St.Galler Tagblatt, 22. August 2007



Gipfel der Würde

Wo in aller Welt ist das Rentyhorn? Ein Blick auf die Karte gibt Bescheid: Hier! Bei uns, in unserer Schweizer-Geschichte-Kiste, in der auch Rassismus zu finden ist. Der klärende Fingerzeig der dunkelhäutigen Hand ist mehr als ein einfacher Hinweis, wo sich das Rentyhorn befindet. Er zeigt auf eine finstere Seite der Vergangenheit und Forscherförderung. Noch heisst die steile Erhebung Agassizhorn.

Louis Agassiz, der die «Erzeugung von Mischlingen als Sünde wider die Natur» bezeichnete, die mit Inzest gleichzusetzen sei, und der 1863, nach Abschaffung der Sklaverei in den USA, vorschlug, den Afrikanern spezielle Territorien zuzuweisen zur «Reinhaltung der weissen Rasse». Agassiz hat sich allenthalben schon zu Lebzeiten Denkmäler setzen lassen in Form von nach ihm benannten Erhebungen, die bis ins Weltall reichen.

Renty war einer seiner Sklaven, die er fotografierte und als wissenschaftlichen Beweis für die «Minderwertigkeit der schwarzen Rasse» heranzog. Treibende Kraft hinter der Umbenennung des Agassizhorns in Rentyhorn ist Hans Fässler, St. Galler Historiker und Kabarettist, der bereits 2005 im Buch «Reise in Schwarz-Weiss» auf die rassistische Seite des hochgejubelten Wissenschafters hinwies.

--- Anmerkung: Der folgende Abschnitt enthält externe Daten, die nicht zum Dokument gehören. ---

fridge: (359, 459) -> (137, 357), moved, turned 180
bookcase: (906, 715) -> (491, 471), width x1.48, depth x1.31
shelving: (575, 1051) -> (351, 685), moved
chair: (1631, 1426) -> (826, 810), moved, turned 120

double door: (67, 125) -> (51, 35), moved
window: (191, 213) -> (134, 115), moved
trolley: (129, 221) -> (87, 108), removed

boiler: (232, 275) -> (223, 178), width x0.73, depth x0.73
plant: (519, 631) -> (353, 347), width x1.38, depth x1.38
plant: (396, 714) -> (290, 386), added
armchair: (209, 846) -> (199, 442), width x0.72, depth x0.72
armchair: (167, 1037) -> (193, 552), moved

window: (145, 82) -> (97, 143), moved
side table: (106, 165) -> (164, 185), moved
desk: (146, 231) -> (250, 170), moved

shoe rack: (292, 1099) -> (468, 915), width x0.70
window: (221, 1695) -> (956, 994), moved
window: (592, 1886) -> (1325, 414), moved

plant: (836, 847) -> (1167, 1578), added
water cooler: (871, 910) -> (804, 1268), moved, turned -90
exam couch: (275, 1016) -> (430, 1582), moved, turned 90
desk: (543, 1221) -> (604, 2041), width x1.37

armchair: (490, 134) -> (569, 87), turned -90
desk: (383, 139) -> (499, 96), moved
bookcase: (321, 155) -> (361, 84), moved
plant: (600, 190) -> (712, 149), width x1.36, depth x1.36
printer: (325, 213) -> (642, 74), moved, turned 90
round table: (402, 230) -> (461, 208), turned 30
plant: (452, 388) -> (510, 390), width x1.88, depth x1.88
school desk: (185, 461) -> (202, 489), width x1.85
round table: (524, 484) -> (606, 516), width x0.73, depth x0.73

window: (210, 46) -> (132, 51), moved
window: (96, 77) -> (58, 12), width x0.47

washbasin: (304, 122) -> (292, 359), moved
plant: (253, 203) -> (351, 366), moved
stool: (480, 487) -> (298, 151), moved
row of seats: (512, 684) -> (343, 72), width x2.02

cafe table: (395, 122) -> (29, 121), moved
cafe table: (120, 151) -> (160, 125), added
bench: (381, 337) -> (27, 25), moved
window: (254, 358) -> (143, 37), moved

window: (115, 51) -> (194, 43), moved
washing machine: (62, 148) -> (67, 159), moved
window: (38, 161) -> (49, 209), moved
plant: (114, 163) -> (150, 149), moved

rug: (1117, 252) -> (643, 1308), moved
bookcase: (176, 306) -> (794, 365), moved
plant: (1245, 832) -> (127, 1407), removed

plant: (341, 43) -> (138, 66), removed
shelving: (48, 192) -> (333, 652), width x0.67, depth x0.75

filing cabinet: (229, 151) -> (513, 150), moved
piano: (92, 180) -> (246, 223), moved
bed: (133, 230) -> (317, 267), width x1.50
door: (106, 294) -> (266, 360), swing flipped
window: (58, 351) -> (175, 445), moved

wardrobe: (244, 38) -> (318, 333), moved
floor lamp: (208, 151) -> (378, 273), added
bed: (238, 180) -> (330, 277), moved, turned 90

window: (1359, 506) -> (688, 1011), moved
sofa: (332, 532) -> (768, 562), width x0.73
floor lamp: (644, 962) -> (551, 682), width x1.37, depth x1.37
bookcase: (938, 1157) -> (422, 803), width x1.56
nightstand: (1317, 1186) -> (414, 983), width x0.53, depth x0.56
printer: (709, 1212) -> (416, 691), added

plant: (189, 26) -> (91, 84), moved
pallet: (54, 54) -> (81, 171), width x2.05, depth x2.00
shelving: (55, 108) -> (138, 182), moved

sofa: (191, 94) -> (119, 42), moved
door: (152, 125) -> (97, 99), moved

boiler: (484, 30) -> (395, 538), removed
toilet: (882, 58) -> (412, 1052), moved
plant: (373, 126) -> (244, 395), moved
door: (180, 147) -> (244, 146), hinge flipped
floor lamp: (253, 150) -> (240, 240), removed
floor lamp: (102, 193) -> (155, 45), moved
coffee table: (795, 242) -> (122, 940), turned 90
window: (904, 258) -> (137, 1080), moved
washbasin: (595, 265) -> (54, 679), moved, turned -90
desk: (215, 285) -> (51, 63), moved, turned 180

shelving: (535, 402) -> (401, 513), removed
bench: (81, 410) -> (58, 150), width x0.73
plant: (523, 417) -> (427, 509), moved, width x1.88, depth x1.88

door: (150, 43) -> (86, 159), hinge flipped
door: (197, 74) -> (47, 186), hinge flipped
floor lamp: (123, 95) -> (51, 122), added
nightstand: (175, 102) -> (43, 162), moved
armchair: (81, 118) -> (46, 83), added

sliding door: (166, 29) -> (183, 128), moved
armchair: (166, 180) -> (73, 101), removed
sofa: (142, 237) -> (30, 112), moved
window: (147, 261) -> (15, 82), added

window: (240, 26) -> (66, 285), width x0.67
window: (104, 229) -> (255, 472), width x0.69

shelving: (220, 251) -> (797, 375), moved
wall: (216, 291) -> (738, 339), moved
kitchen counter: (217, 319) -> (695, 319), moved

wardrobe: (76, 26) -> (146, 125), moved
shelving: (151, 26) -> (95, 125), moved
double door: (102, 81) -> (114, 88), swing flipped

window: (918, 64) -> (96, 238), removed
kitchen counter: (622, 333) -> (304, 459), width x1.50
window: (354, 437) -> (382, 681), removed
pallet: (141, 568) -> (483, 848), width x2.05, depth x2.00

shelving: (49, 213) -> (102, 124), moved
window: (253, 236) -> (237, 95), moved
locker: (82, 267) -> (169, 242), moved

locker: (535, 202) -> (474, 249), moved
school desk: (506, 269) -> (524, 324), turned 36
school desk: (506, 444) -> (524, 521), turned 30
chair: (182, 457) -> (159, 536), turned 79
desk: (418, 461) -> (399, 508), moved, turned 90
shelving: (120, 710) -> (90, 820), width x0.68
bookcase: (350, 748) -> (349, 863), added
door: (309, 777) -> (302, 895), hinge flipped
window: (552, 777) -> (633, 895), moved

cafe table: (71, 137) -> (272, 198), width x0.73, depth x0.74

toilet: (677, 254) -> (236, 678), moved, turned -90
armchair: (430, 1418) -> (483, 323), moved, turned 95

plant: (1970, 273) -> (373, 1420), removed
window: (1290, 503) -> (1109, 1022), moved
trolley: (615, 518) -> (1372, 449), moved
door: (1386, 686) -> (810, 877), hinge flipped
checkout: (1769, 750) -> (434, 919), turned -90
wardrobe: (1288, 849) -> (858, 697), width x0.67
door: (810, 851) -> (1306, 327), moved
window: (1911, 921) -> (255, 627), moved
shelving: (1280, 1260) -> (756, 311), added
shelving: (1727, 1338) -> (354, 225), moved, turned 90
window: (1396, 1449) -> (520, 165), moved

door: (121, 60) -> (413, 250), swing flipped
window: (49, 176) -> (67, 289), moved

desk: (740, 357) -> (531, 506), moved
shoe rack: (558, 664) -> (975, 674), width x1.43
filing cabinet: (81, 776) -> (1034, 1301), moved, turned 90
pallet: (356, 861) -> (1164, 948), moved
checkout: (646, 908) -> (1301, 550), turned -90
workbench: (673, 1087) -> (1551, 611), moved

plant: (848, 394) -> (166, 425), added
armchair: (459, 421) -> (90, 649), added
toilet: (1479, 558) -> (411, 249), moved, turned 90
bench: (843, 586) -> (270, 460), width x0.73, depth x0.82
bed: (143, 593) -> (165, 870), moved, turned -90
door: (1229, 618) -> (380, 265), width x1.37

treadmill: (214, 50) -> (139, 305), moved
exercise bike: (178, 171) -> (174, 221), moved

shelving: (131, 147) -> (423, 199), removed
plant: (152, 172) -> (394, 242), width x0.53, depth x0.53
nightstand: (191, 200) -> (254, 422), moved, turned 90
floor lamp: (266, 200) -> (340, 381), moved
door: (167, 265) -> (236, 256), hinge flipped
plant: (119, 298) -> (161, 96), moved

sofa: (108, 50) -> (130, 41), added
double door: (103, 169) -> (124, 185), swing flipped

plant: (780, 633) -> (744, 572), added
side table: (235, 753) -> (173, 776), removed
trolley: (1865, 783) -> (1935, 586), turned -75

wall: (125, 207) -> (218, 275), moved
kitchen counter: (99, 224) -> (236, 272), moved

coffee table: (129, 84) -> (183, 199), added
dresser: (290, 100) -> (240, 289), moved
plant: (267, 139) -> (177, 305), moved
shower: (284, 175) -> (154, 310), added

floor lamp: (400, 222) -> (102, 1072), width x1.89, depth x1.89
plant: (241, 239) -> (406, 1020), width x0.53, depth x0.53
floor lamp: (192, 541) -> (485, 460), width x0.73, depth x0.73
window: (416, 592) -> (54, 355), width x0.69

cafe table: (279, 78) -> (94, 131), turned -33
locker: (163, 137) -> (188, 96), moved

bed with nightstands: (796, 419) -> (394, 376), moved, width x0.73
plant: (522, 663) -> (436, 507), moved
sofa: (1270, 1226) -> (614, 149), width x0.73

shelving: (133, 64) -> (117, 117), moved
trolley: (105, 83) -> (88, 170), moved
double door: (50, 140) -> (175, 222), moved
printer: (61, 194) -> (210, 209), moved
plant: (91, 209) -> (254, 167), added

Im Juni dieses Jahres gründete er ein Komitee, zu dem auch Künstler H. R. Fricker, Historiker Stefan Keller und alt Nationalrätin Pia Hollenstein gehören, und startete als Reaktion auf die mehrheitlich unkritischen Feierlichkeiten zum 200. Geburtstag des Naturforschers die Kampagne «Démonter Louis Agassiz (1807–1873)». Nehmt dem Vordenker der Apartheid «seinen Berg» weg! Gebt Renty seine Würde zurück! Die Reaktionen der offiziellen Schweiz waren flau, «erbärmlich bis rassistisch» (Fässler). Das Bundesamt für Landestopographie verweist auf die Zuständigkeiten der Standortgemeinden. Diese fürchten Aufwand, Verwirrung und Kosten und finden «eine Aufarbeitung solcher Machenschaften nicht nötig». Handlungsbedarf in Sachen Sklaverei bestünde – wenn schon – in den Vereinigten Staaten, aber nicht hier. Ein nächster Schritt tut not.

Zum morgigen «Internationalen Gedenktag zur Sklaverei und deren Abschaffung» lanciert Hans Fässler nun eine Kunstpostkarte, die zeigt, dass eine Umbenennung nicht nur bitter nötig, sondern möglich ist, und kündet einen Sonderdruck der Landeskarte Nr. 1249, 1:25 000 «Finsteraarhorn» an.

Präzis 1863, als die Sklaverei abgeschafft wurde, liess der Bund die «Höchste Spitze» in «Dufourspitze» umtaufen. Manchmal gibt Geschichte Anlass zu positivem Zukunftsdenken. Jetzt fehlt nur noch die Bereitschaft der Gegenwart.